One person who sees a great need for use of telehealth technology in patients with chronic conditions is Richard Della Penna, a former physician with Kaiser Permanente and chief medical officer at Independa, a company that sells software and services designed specifically to help the elderly live independently. “If a health device is able to capture data that predicts when a person with, say, heart failure is starting a readmission trajectory, and someone quickly responds appropriately to the incoming data, only then may readmission rates be impacted," he says.


But some warn that sensors and the like, despite their potential for good, could backfire by creating more work for physicians and other health care workers. “A big challenge is addressing the huge amount of data that is obtained through monitoring,” says Mary Rodgers, professor and chair of the Department of Physical Therapy and Rehabilitation Science at the University of Maryland School of Medicine. “It has to be analyzed, points of concern have to be

identified, and communication has to occur.” Other challenges include protecting patient privacy, determining who will pay for the technology and ensuring that different wearable sensors can communicate with the variety of smartphones and computers trying to read the data.


Doctor’s orders

In addition to monitoring the patients themselves, physicians are looking for ways to assure that discharged patients take their medications as instructed. “There are many ways this can be done, but the bottom line is that mobile technology has been shown to improve patient adherence to prescribed treatment plans,” says Marc Mitchell, a pediatrician and lecturer on global health at Harvard School of Public Health.
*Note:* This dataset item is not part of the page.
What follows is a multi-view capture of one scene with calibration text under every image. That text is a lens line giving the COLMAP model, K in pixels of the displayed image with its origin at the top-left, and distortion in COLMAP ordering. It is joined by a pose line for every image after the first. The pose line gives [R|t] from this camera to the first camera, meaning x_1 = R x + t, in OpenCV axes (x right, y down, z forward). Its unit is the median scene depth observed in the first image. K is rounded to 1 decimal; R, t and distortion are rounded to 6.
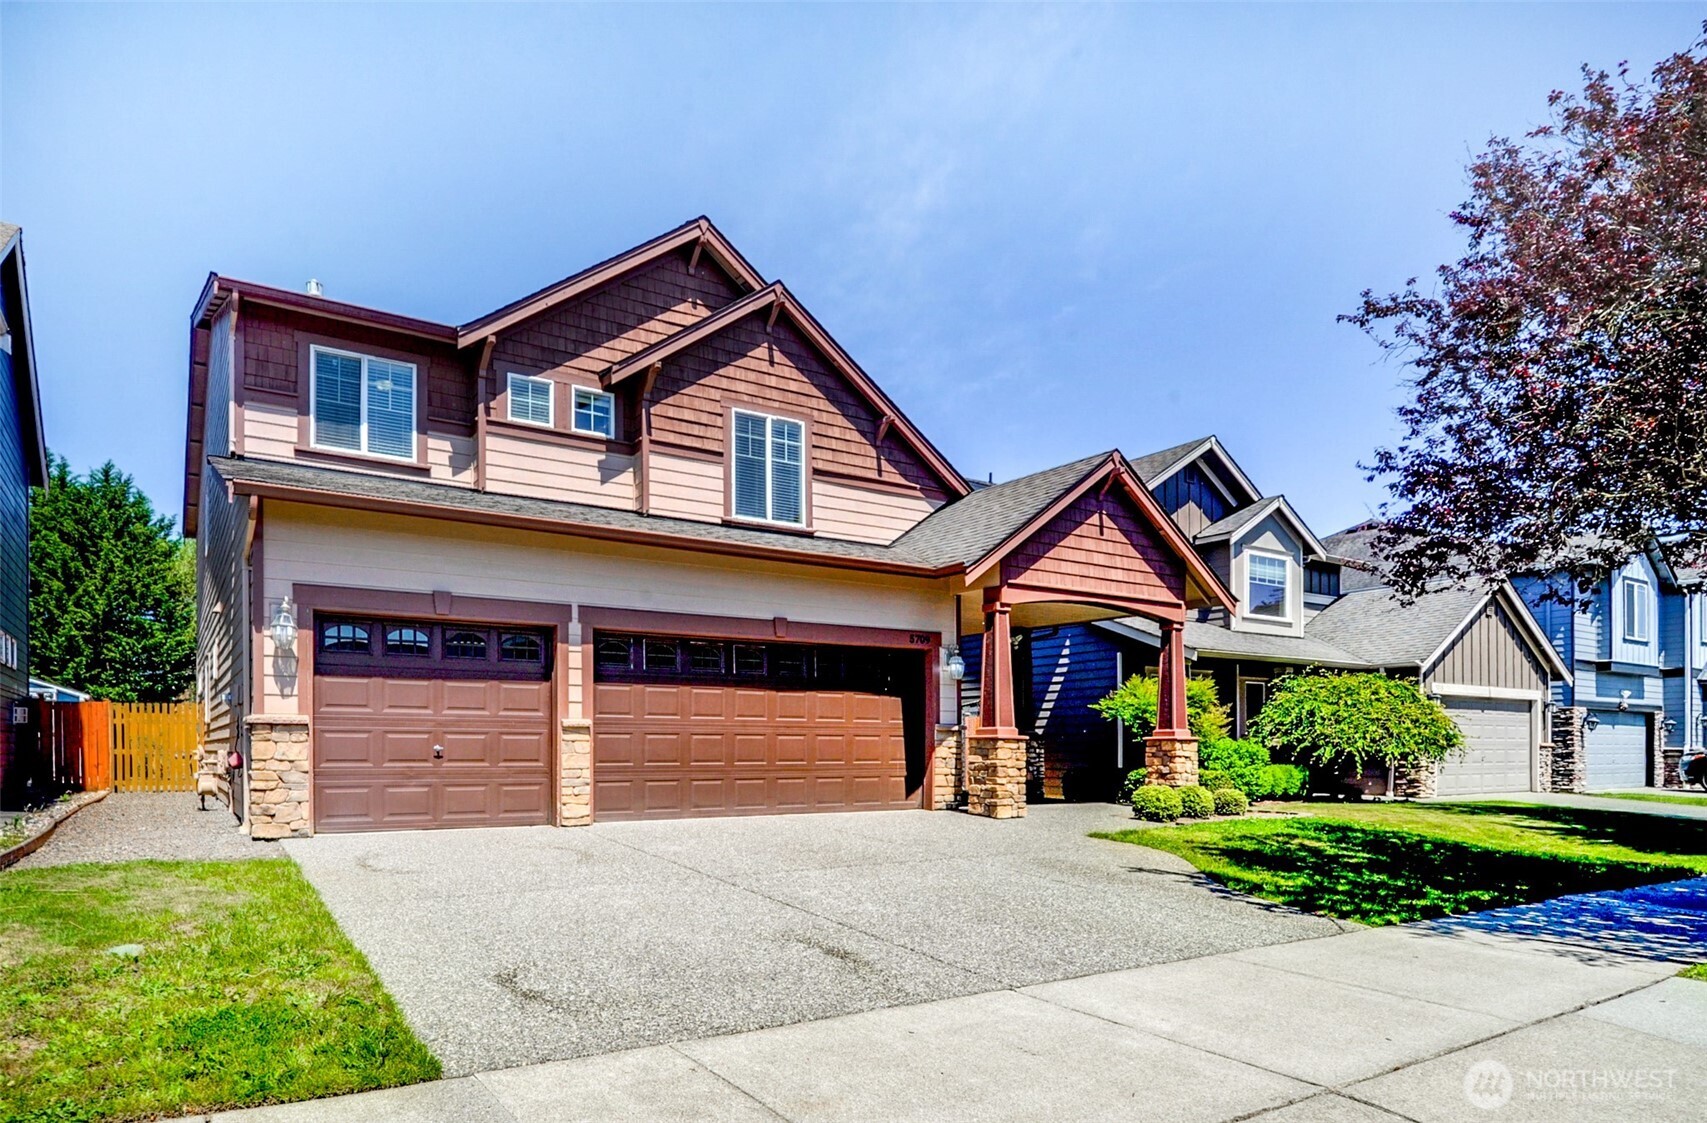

This technology might someday include smart caps for medicine bottles that would automatically inform a clinician when a prescribed medicine is taken (or at least if the bottle was opened), he adds.


In August 2012 the U.S. Food and Drug Administration approved the use of electronic chips in medications, giving Proteus Digital Health the green light to embed ingestible sensors in pills to help doctors, nurses, pharmacists or other health care workers to monitor patients’ medicinal intake. When swallowed, the sensor—a microchip made of copper, magnesium and silicon—transmits a signal to a patch worn on the body, which then sends physiological data such as heart rate, temperature and activity/rest patterns to a patient’s smartphone. Patients control the information the system collects and can choose to share it with their clinicians or caregivers. The microchip ultimately passes through the digestive system.


Electronic health records

For years EHRs have been promising to transform the health care industry by making patient health information available anywhere, anytime—an important part of helping health care workers to stay on top of patients discharged from hospitals. Unfortunately, it has been a slow transition. In addition to being expensive—for starters, creating and managing digital records involves computer and network upgrades to ensure patient privacy—EHRs require doctors and nurses, for in particular, to become more accustomed to interacting via computers and mobile devices with other health care professionals as well as with their patients.


In 2009 the Health Information Technology for Economic and Clinical Health Act (HITECH) gave EHRs a shot in the arm by allocating more than $20 billion to encourage hospitals and health care facilities to digitize patient data and make better use of information technology (pdf). By 2012, 72 percent of office-based physicians were using EHRs, compared with 48 percent in 2009, according to a December report from the U.S. Centers for Disease Control and Prevention. Yet many physicians are not using EHRs to their full potential—such as digitally ordering prescriptions and refills. To help solve these problems the U.S. Department of Health and Human Services recently allocated $18 million in ACA funds to further EHS adoption and use.


The ACA’s looming Medicare payment penalties could induce hospitals and their staff to take fuller advantage of EHRs and a variety of other technologies to keep closer tabs on discharged patients. Says Independa’s Della Penna: "We now have the tools to merge the boundaries between hospital and home.”